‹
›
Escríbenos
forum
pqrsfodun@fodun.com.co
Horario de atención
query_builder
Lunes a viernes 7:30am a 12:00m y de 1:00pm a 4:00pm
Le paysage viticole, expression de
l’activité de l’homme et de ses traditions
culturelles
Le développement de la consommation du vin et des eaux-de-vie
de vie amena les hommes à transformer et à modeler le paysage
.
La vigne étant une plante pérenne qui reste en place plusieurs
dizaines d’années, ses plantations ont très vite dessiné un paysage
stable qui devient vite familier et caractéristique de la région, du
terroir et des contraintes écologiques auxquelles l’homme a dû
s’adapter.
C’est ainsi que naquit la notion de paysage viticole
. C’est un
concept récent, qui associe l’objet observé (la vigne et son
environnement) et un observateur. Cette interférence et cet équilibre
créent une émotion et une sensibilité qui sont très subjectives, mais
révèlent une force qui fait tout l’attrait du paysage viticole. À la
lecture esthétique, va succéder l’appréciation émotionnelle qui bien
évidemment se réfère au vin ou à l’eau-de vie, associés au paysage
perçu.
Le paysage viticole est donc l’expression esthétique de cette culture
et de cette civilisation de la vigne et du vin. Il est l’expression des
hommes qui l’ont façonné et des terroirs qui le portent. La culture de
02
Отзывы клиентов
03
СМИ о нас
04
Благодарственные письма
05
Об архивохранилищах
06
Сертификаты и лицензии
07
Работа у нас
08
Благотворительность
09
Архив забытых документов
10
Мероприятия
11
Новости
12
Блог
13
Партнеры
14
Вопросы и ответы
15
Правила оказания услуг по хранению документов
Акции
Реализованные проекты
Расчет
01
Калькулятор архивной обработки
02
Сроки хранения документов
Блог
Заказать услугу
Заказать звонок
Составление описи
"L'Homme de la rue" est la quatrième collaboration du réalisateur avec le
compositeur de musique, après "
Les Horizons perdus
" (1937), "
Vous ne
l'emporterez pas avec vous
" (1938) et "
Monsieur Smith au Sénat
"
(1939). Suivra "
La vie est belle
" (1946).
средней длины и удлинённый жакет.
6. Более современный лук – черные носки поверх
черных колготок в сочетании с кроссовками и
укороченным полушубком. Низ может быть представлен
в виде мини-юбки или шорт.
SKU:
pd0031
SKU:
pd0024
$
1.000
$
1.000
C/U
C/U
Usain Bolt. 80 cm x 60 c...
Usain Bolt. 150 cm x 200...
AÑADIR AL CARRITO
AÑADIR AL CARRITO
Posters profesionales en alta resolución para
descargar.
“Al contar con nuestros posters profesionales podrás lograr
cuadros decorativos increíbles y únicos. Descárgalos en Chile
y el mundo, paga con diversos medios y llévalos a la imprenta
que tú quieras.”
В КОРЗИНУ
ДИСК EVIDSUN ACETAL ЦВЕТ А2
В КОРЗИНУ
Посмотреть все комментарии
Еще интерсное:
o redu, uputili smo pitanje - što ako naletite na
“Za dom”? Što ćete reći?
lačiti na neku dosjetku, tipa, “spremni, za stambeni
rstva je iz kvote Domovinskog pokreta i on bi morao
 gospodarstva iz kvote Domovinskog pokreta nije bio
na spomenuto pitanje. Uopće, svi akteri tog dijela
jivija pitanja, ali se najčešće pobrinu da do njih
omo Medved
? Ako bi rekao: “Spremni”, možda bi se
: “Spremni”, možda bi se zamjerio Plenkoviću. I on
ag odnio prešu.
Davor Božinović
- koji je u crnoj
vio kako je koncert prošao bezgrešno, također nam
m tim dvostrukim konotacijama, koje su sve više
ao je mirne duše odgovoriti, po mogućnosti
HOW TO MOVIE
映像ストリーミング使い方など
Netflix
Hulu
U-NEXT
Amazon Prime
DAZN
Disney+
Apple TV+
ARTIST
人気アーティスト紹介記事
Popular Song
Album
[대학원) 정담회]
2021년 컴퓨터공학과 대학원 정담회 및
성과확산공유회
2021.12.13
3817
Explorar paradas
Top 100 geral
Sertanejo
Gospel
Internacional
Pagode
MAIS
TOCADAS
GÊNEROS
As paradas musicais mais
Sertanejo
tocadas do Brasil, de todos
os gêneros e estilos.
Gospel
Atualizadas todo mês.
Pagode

● **PROBLEM TO SOLVE**
Each line that contains the string "документов" should be copied from the data above.

● **EXERCISE OUTPUT**
Архив забытых документов
Правила оказания услуг по хранению документов
Сроки хранения документов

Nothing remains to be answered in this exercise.